__TASK OBJECTIVE__:
Rewrite the rows from the line with "Q: Who has stringy hair?" to the line with "[290, 331, 371, 375]", changing "window" to "pane" and keeping everything else the same. Leave the pictures out of the answer.

__AVAILABLE DATA__:
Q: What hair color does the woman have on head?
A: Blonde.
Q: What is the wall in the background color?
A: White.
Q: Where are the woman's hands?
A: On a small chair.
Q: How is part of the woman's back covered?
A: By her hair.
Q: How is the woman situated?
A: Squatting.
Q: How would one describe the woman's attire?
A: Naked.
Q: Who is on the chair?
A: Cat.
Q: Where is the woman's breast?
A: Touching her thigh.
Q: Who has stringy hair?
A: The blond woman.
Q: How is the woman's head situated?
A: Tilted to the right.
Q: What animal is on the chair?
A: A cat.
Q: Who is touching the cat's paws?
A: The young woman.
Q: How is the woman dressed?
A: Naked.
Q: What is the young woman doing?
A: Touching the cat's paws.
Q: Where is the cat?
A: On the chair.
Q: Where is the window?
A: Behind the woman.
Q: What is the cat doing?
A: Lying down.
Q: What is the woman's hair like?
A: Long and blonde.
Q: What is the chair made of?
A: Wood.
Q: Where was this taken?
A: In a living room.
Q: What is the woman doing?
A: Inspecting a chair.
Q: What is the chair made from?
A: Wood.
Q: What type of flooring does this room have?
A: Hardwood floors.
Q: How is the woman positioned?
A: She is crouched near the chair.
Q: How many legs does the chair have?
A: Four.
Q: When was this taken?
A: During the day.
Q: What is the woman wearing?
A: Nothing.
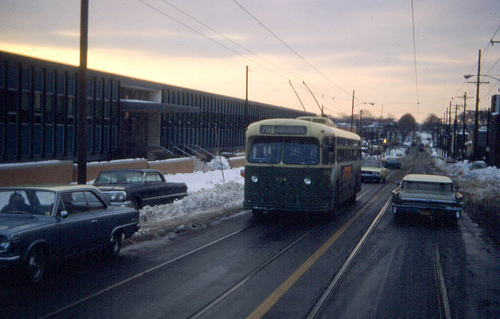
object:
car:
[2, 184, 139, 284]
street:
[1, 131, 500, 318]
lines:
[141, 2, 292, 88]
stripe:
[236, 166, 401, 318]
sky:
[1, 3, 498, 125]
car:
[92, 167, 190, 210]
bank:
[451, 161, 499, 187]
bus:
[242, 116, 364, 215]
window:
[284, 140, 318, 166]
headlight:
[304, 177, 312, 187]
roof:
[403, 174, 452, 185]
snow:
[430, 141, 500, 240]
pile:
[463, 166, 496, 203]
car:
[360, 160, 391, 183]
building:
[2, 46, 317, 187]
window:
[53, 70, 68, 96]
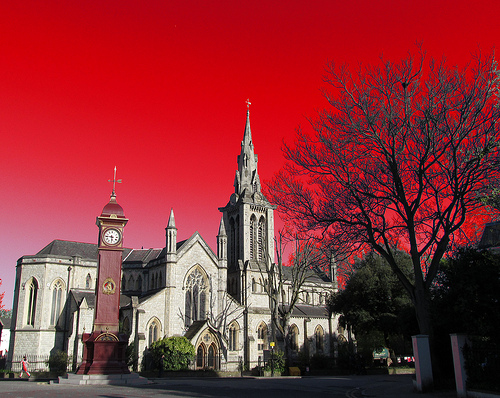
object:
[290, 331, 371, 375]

...

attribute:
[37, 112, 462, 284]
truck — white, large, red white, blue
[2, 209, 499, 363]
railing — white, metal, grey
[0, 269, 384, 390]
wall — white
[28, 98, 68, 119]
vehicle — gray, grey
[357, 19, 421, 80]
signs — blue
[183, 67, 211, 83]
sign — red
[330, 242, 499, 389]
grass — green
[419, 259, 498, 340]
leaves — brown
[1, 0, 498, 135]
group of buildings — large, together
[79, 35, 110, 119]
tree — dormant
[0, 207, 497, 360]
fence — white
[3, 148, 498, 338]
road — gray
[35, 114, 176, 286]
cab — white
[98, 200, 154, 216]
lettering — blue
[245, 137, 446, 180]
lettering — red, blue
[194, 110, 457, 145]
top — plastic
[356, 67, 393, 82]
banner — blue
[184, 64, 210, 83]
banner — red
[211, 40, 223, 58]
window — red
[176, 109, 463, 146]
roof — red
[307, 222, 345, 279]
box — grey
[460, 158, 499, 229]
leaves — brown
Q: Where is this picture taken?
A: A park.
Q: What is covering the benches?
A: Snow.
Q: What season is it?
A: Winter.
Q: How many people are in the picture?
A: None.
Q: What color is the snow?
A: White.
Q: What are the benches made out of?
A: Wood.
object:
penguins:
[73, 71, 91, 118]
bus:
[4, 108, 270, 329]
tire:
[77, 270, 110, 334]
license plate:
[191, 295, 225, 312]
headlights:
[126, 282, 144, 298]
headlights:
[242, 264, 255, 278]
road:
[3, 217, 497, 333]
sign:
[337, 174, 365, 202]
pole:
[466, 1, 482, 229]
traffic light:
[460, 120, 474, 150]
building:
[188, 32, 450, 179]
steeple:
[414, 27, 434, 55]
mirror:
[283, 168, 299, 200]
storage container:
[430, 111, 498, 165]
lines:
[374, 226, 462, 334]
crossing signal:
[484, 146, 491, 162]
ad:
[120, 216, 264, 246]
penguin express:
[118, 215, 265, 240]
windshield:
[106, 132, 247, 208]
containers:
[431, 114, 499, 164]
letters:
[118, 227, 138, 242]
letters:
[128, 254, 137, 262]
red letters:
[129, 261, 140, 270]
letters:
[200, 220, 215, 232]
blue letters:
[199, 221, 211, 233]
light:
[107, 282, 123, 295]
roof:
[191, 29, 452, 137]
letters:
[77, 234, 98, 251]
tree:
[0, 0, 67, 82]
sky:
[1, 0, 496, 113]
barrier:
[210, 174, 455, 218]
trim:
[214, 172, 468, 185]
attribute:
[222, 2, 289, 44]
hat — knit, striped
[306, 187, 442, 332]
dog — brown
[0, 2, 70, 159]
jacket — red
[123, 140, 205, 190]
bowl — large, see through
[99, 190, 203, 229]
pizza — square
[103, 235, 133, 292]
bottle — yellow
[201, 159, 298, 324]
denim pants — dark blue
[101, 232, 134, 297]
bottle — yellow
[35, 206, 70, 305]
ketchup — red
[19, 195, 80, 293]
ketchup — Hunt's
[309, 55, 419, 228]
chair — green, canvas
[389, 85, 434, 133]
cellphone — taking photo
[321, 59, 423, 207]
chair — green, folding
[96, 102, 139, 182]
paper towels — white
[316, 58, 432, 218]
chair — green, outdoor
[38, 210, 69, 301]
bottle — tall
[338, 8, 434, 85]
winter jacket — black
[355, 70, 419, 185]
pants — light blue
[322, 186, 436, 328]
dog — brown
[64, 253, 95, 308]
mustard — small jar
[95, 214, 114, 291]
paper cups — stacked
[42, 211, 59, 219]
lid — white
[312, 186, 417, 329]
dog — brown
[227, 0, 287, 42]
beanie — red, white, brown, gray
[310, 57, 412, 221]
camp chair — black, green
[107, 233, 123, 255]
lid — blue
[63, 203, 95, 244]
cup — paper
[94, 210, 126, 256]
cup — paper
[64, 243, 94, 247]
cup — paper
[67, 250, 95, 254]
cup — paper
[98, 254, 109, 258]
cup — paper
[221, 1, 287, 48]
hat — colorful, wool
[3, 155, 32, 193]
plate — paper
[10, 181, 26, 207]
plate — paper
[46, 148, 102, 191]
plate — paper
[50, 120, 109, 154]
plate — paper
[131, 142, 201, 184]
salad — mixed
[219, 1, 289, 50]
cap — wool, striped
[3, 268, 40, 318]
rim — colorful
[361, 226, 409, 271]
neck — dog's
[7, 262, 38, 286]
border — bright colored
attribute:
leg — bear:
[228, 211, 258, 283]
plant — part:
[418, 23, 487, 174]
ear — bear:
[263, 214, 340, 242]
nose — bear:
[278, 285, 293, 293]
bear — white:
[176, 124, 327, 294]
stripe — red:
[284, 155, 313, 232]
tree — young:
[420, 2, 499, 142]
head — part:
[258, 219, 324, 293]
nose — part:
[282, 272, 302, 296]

__TASK RESPONSE__:
Q: Who has stringy hair?
A: The blond woman.
Q: How is the woman's head situated?
A: Tilted to the right.
Q: What animal is on the chair?
A: A cat.
Q: Who is touching the cat's paws?
A: The young woman.
Q: How is the woman dressed?
A: Naked.
Q: What is the young woman doing?
A: Touching the cat's paws.
Q: Where is the cat?
A: On the chair.
Q: Where is the pane?
A: Behind the woman.
Q: What is the cat doing?
A: Lying down.
Q: What is the woman's hair like?
A: Long and blonde.
Q: What is the chair made of?
A: Wood.
Q: Where was this taken?
A: In a living room.
Q: What is the woman doing?
A: Inspecting a chair.
Q: What is the chair made from?
A: Wood.
Q: What type of flooring does this room have?
A: Hardwood floors.
Q: How is the woman positioned?
A: She is crouched near the chair.
Q: How many legs does the chair have?
A: Four.
Q: When was this taken?
A: During the day.
Q: What is the woman wearing?
A: Nothing.
object:
car:
[2, 184, 139, 284]
street:
[1, 131, 500, 318]
lines:
[141, 2, 292, 88]
stripe:
[236, 166, 401, 318]
sky:
[1, 3, 498, 125]
car:
[92, 167, 190, 210]
bank:
[451, 161, 499, 187]
bus:
[242, 116, 364, 215]
pane:
[284, 140, 318, 166]
headlight:
[304, 177, 312, 187]
roof:
[403, 174, 452, 185]
snow:
[430, 141, 500, 240]
pile:
[463, 166, 496, 203]
car:
[360, 160, 391, 183]
building:
[2, 46, 317, 187]
pane:
[53, 70, 68, 96]
object:
[290, 331, 371, 375]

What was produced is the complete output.